_Transcribed page contents_:
----

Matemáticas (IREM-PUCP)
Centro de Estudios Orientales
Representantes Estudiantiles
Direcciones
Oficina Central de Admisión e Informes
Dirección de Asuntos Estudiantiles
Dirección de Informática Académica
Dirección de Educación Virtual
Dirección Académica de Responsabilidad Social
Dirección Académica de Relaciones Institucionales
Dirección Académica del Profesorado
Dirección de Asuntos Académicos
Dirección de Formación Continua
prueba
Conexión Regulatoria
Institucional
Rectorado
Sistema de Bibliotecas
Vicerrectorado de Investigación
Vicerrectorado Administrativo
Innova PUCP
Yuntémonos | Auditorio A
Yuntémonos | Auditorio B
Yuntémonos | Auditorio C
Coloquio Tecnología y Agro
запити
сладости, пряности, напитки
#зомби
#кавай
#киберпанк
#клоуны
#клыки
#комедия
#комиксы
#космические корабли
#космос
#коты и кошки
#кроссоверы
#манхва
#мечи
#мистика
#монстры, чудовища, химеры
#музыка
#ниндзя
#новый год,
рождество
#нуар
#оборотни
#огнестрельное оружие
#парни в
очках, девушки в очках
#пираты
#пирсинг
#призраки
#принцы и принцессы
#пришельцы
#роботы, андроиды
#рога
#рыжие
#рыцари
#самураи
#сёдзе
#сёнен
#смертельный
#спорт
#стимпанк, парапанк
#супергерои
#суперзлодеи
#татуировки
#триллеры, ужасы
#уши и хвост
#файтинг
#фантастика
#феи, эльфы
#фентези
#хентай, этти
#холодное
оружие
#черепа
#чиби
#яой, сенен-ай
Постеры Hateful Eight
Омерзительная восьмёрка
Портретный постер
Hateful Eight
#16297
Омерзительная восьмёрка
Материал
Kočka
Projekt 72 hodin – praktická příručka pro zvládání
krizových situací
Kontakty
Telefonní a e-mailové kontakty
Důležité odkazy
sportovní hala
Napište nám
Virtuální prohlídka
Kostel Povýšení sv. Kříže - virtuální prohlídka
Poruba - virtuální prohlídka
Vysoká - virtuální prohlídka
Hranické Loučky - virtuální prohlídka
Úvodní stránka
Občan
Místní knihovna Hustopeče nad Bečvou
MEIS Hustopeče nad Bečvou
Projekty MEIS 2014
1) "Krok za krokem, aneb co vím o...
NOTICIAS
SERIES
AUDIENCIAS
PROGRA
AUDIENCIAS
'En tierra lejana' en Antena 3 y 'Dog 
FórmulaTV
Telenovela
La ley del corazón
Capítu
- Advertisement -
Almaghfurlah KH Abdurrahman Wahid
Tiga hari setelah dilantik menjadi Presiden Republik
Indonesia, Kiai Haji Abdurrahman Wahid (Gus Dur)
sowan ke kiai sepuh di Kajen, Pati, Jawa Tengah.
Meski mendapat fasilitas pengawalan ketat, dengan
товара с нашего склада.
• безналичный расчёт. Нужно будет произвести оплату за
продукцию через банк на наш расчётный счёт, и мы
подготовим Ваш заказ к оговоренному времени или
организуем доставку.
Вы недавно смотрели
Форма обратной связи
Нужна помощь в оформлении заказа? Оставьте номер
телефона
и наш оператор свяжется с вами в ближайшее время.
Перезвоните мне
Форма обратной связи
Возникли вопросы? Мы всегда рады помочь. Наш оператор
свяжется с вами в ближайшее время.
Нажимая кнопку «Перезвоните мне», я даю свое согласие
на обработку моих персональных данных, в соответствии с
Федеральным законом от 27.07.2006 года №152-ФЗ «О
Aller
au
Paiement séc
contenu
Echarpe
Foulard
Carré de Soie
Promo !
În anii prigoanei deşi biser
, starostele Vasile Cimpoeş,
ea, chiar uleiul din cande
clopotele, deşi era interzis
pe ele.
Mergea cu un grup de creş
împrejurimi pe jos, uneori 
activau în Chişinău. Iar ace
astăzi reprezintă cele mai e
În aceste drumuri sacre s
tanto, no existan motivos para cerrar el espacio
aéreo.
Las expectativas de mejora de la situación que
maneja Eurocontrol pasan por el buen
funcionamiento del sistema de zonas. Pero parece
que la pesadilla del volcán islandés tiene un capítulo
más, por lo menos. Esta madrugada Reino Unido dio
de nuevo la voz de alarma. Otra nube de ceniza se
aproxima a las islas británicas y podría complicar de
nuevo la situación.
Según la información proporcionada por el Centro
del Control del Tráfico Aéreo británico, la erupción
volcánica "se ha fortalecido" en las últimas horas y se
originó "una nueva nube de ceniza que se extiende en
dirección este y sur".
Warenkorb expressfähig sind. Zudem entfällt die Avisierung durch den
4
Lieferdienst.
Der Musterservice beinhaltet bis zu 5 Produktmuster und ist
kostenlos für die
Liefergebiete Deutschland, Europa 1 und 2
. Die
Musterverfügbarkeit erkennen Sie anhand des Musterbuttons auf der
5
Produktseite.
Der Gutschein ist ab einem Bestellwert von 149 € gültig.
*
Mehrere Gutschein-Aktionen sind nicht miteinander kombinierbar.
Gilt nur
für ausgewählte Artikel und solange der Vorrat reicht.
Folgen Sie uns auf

----

_What is needed_: Using the records above, set down exactly the lines from the one with "Úvodní stránka" through the one with "Lieferdienst.", inclusive, and nothing more.

_Exercise response_:
Úvodní stránka
Občan
Místní knihovna Hustopeče nad Bečvou
MEIS Hustopeče nad Bečvou
Projekty MEIS 2014
1) "Krok za krokem, aneb co vím o...
NOTICIAS
SERIES
AUDIENCIAS
PROGRA
AUDIENCIAS
'En tierra lejana' en Antena 3 y 'Dog 
FórmulaTV
Telenovela
La ley del corazón
Capítu
- Advertisement -
Almaghfurlah KH Abdurrahman Wahid
Tiga hari setelah dilantik menjadi Presiden Republik
Indonesia, Kiai Haji Abdurrahman Wahid (Gus Dur)
sowan ke kiai sepuh di Kajen, Pati, Jawa Tengah.
Meski mendapat fasilitas pengawalan ketat, dengan
товара с нашего склада.
• безналичный расчёт. Нужно будет произвести оплату за
продукцию через банк на наш расчётный счёт, и мы
подготовим Ваш заказ к оговоренному времени или
организуем доставку.
Вы недавно смотрели
Форма обратной связи
Нужна помощь в оформлении заказа? Оставьте номер
телефона
и наш оператор свяжется с вами в ближайшее время.
Перезвоните мне
Форма обратной связи
Возникли вопросы? Мы всегда рады помочь. Наш оператор
свяжется с вами в ближайшее время.
Нажимая кнопку «Перезвоните мне», я даю свое согласие
на обработку моих персональных данных, в соответствии с
Федеральным законом от 27.07.2006 года №152-ФЗ «О
Aller
au
Paiement séc
contenu
Echarpe
Foulard
Carré de Soie
Promo !
În anii prigoanei deşi biser
, starostele Vasile Cimpoeş,
ea, chiar uleiul din cande
clopotele, deşi era interzis
pe ele.
Mergea cu un grup de creş
împrejurimi pe jos, uneori 
activau în Chişinău. Iar ace
astăzi reprezintă cele mai e
În aceste drumuri sacre s
tanto, no existan motivos para cerrar el espacio
aéreo.
Las expectativas de mejora de la situación que
maneja Eurocontrol pasan por el buen
funcionamiento del sistema de zonas. Pero parece
que la pesadilla del volcán islandés tiene un capítulo
más, por lo menos. Esta madrugada Reino Unido dio
de nuevo la voz de alarma. Otra nube de ceniza se
aproxima a las islas británicas y podría complicar de
nuevo la situación.
Según la información proporcionada por el Centro
del Control del Tráfico Aéreo británico, la erupción
volcánica "se ha fortalecido" en las últimas horas y se
originó "una nueva nube de ceniza que se extiende en
dirección este y sur".
Warenkorb expressfähig sind. Zudem entfällt die Avisierung durch den
4
Lieferdienst.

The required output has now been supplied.